The movie casually switches periods, starting in 1942 then transitions to 1945 when the girls are in concentration camps. Their playful friendship shifts when Hannah realizes that the Frank family did not escape to Switzerland like she thought they did during her time at the concentration camp. Anne lives on the other side of the wall, frail and alone, and her sister is dead. It is during these moments the movie begins to become more fragmented, as the camera lingers too far in the past at times and loses focus of the introductory scenes set in the future.
The harsh coloring of the exchange camp and cool tones is an immediate contrast to the brighter, happier tones of their previous life. This movie is emotional, something that can easily be gauged by the topic and who the characters are, but with the coloring alone, it becomes evident how drastically their lives changed. Up until the moment Hannah discovers Anne’s in the same camp in her, there is a naive little hope and belief inside her that Anne made it to Switzerland and escaped this tragedy. The Nazis are shown to be brutal, even hitting a pregnant woman’s stomach, and unwilling to acknowledge their victims as human beings.

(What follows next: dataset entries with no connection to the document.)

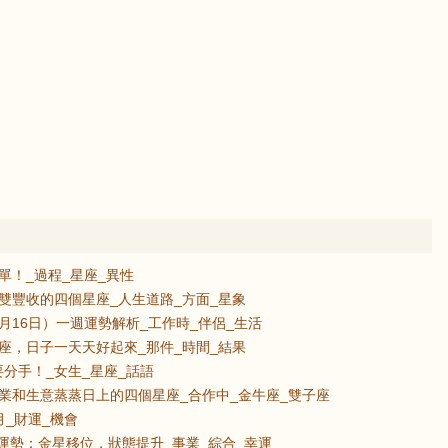
單！_過程_星座_異性
雙豐收的四個星座_人生道路_方面_星象
8月16日）一週運勢解析_工作時_伴侶_生活
座，日子一天天好起來_那件_時間_結果
分手！_女生_星座_話語
業和生意蒸蒸日上的四個星座_合作中_金牛座_雙子座
_財運_機會
號運勢：金星移位，狀態提升_事業_綜合_幸運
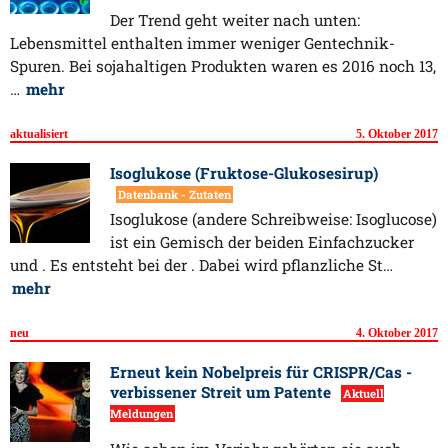
Der Trend geht weiter nach unten:
Lebensmittel enthalten immer weniger Gentechnik-
Spuren. Bei sojahaltigen Produkten waren es 2016 noch 13,
…
mehr
aktualisiert
5. Oktober 2017
Isoglukose (Fruktose-Glukosesirup)
Datenbank - Zutaten
Isoglukose (andere Schreibweise: Isoglucose)
ist ein Gemisch der beiden Einfachzucker
und . Es entsteht bei der . Dabei wird pflanzliche St…
mehr
neu
4. Oktober 2017
Erneut kein Nobelpreis für CRISPR/Cas -
verbissener Streit um Patente
Aktuell
Meldungen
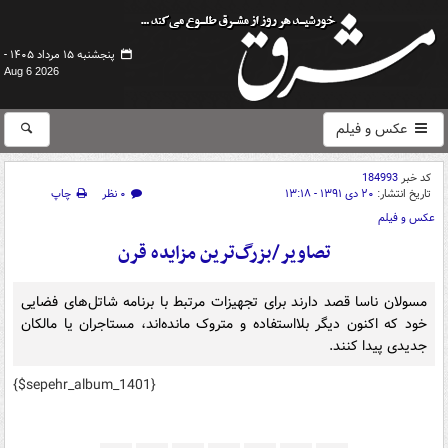
پنجشنبه ۱۵ مرداد ۱۴۰۵ -
Aug 6 2026
عکس و فیلم
کد خبر
184993
تاریخ انتشار:
۲۰ دی ۱۳۹۱ - ۱۳:۱۸
۰ نظر
چاپ
عکس و فیلم
تصاویر/بزرگ‌ترین مزایده قرن
مسولان ناسا قصد دارند برای تجهیزات مرتبط با برنامه شاتل‌های فضایی
خود که اکنون دیگر بلااستفاده و متروک مانده‌اند، مستاجران یا مالکان
جدیدی پیدا کنند.
{$sepehr_album_1401}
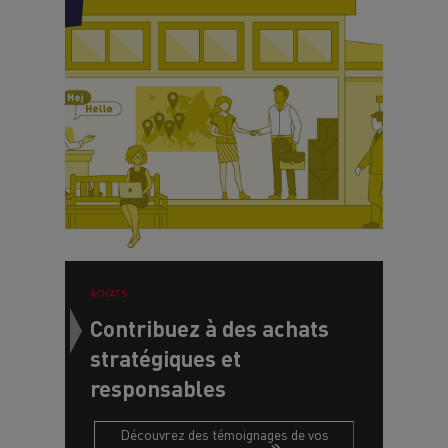
ACHATS
Contribuez à des achats
stratégiques et
responsables
Découvrez des témoignages de vos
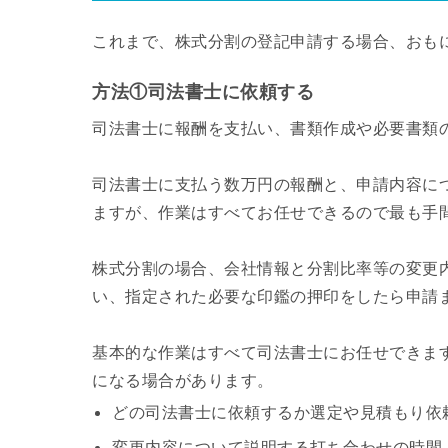
これまで、株式分割の登記申請する場合、おも
方法①司法書士に依頼する
司法書士に報酬を支払い、書類作成や必要書類
司法書士に支払う数万円の報酬と、申請内容に
ますが、作業はすべてお任せできるので最も手
株式分割の場合、会社情報と分割比率等の変更
い、指定された必要な印鑑の押印をしたら申請
基本的な作業はすべて司法書士にお任せできま
になる場合があります。
どの司法書士に依頼するか選定や見積もり依
変更内容について説明する打ち合わせの時間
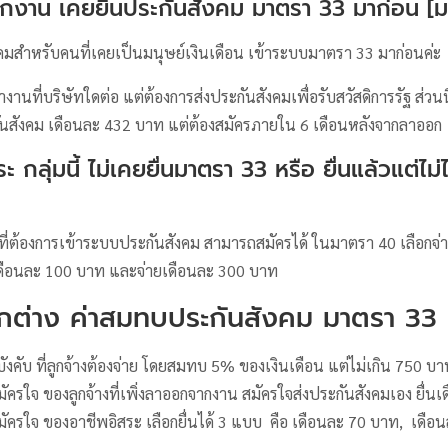
กจากงาน เคยยื่นประกันสังคม มาตรา 33 มาก่อน [
งคมสำหรับคนที่เคยเป็นมนุษย์เงินเดือน เข้าระบบมาตรา 33 มาก่อนค่ะ
ำงานที่บริษัทใดต่อ แต่ต้องการส่งประกันสังคมเพื่อรับสวัสดิการรัฐ ส่วน
กันสังคม เดือนละ 432 บาท แต่ต้องสมัครภายใน 6 เดือนหลังจากลาออก
ะ กลุ่มนี้ ไม่เคยยื่นมาตรา 33 หรือ ยื่นแล้วแต่ไม่
 ที่ต้องการเข้าระบบประกันสังคม สามารถสมัครได้ ในมาตรา 40 เลือกจ่า
เดือนละ 100 บาท และจ่ายเดือนละ 300 บาท
ต่าง ค่าสมทบประกันสังคม มาตรา 33
งคับ ที่ลูกจ้างต้องจ่าย โดยสมทบ 5% ของเงินเดือน แต่ไม่เกิน 750 บา
ครใจ ของลูกจ้างที่เพิ่งลาออกจากงาน สมัครใจส่งประกันสังคมเอง ยื่น
ัครใจ ของอาชีพอิสระ เลือกยื่นได้ 3 แบบ คือ เดือนละ 70 บาท, เดื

Violence always lingers in the background of the film, but, in real life, Hannah Goslar’s father had secured the family Palestinian papers, which had allowed them certain privileges in the camp. In an interview, she had stated that the only reason they were not killed outright was that they had those papers and a passport from Paraguay. Thus, they were sent to an exchange camp rather than a death camp like Auschwitz. Anne Frank was on the opposite side because she did not have these connections, and Goslar threw food and socks over the barbed wire fence to help her friend. That was the last time she saw her.
My Best Friend Anne Frank is an ambitious film, although it falls flat on characterization. Without Anne Frank in the narrative, Hannah Goslar is framed as lost, lacking outside her friendship with Anne. Even with the English title alone, there’s an implication that the movie will ground itself on Hannah’s story, but when her story begins and ends with Anne, it implies a deliberate sense that Hannah does not have a particular meaning outside of Anne’s presence in her life. Without Anne Frank being who she was, perhaps the movie would not have had enough substance to anchor itself to its structure and plot.

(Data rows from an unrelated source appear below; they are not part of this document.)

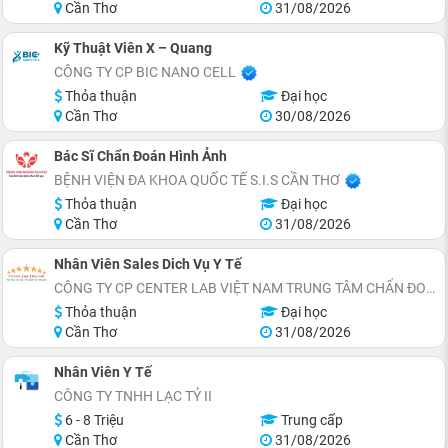
Cần Thơ
31/08/2026
Kỹ Thuật Viên X – Quang
CÔNG TY CP BIC NANO CELL
Thỏa thuận
Đại học
Cần Thơ
30/08/2026
Bác Sĩ Chẩn Đoán Hình Ảnh
BỆNH VIỆN ĐA KHOA QUỐC TẾ S.I.S CẦN THƠ
Thỏa thuận
Đại học
Cần Thơ
31/08/2026
Nhân Viên Sales Dich Vụ Y Tế
CÔNG TY CP CENTER LAB VIỆT NAM TRUNG TÂM CHẨN ĐOÁN Y KHOA
Thỏa thuận
Đại học
Cần Thơ
31/08/2026
Nhân Viên Y Tế
CÔNG TY TNHH LẠC TỶ II
6 - 8 Triệu
Trung cấp
Cần Thơ
31/08/2026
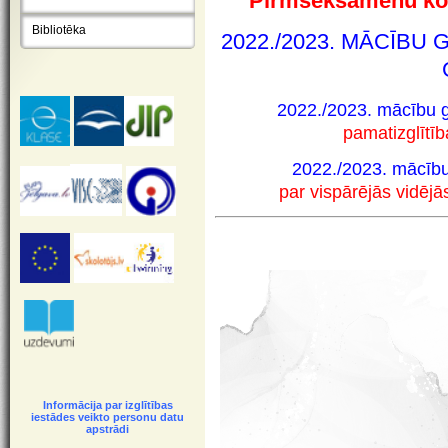
Pirmseksāmenu konsu
Bibliotēka
2022./2023. MĀCĪB
2022./2023. mācību 
pamatizglītīb
2022./2023. mācību
par
vispārējās
vidējās
Informācija par izglītības
iestādes veikto personu datu
apstrādi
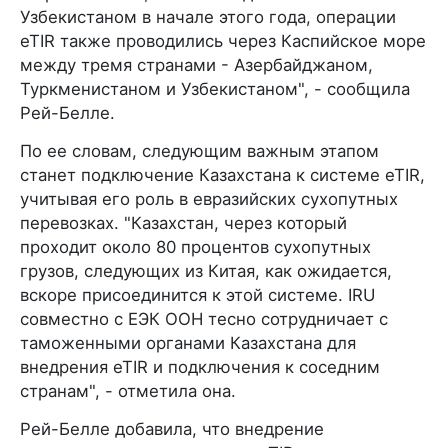
Узбекистаном в начале этого года, операции
eTIR также проводились через Каспийское море
между тремя странами - Азербайджаном,
Туркменистаном и Узбекистаном", - сообщила
Рей-Белле.
По ее словам, следующим важным этапом
станет подключение Казахстана к системе eTIR,
учитывая его роль в евразийских сухопутных
перевозках. "Казахстан, через который
проходит около 80 процентов сухопутных
грузов, следующих из Китая, как ожидается,
вскоре присоединится к этой системе. IRU
совместно с ЕЭК ООН тесно сотрудничает с
таможенными органами Казахстана для
внедрения eTIR и подключения к соседним
странам", - отметила она.
Рей-Белле добавила, что внедрение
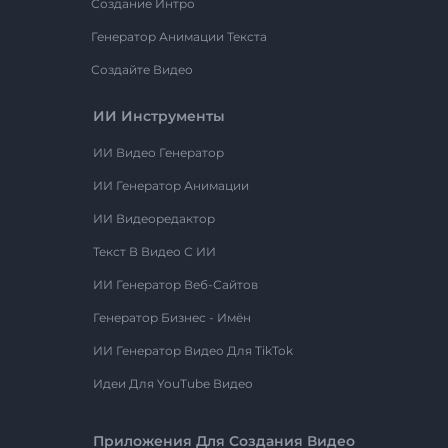
Создание Интро
Генератор Анимации Текста
Создайте Видео
ИИ Инструменты
ИИ Видео Генератор
ИИ Генератор Анимации
ИИ Видеоредактор
Текст В Видео С ИИ
ИИ Генератор Веб-Сайтов
Генератор Бизнес - Имён
ИИ Генератор Видео Для TikTok
Идеи Для YouTube Видео
Приложения Для Создания Видео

But the way that Anne Frank is depicted also draws attention to the source material: Frank’s diaries. Frank in My Best Friend Anne Frank chases boys, ditches her best friend for the popular girls, and she almost seems a bit spoiled at times. The viewers pity Hannah, who stays in this friendship because she does not seem to have any other friends. While Hannah might consider Anne to be her best friend, one could imply from the movie that this notion is a one-sided belief.

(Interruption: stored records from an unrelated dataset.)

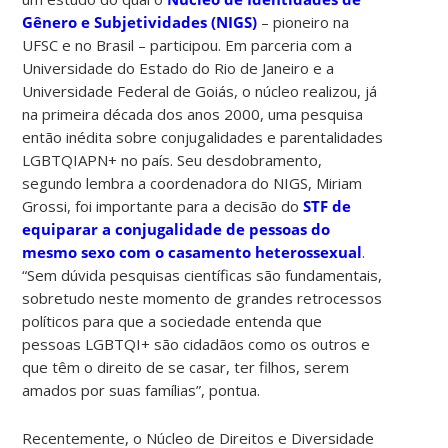
Gênero e Subjetividades (NIGS)
– pioneiro na
UFSC e no Brasil – participou. Em parceria com a
Universidade do Estado do Rio de Janeiro e a
Universidade Federal de Goiás, o núcleo realizou, já
na primeira década dos anos 2000, uma pesquisa
então inédita sobre conjugalidades e parentalidades
LGBTQIAPN+ no país. Seu desdobramento,
segundo lembra a coordenadora do NIGS, Miriam
Grossi, foi importante para a decisão do
STF de
equiparar a conjugalidade de pessoas do
mesmo sexo com o casamento heterossexual
.
“Sem dúvida pesquisas científicas são fundamentais,
sobretudo neste momento de grandes retrocessos
políticos para que a sociedade entenda que
pessoas LGBTQI+ são cidadãos como os outros e
que têm o direito de se casar, ter filhos, serem
amados por suas famílias”, pontua.
Recentemente, o Núcleo de Direitos e Diversidade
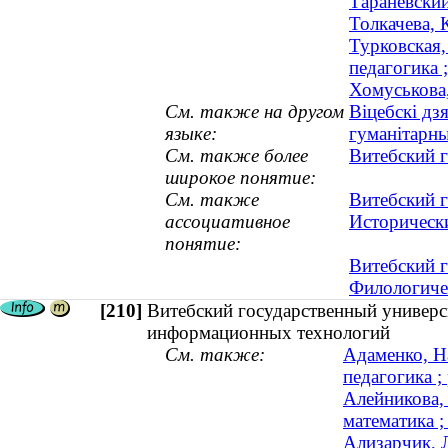
Тараневски
Толкачева, 
Турковская,
педагогика ;
Хомуськова,
См. также на другом
Віцебскі дз
языке:
гуманітарны
См. также более
Витебский 
широкое понятие:
См. также
Витебский 
ассоциативное
Историческ
понятие:
Витебский 
Филологиче
[210]
Витебский государственный универс
информационных технологий
См. также:
Адаменко, Н
педагогика ;
Алейникова, 
математика ;
Ализарчик, Л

The movie was an ambitious effort, one that tries to shoot too high quickly, and it offers a fresh perspective on Anne Frank. Creative liberties may have been taken when it came to the actual depiction of people who existed only a lifetime ago, but it offers a tender depiction of female friendship that is emotional and heartwarming despite the circumstances. As the generation that survived the Holocaust slowly diminishes in numbers, remembering the tragedy and trauma becomes even more significant in today’s world.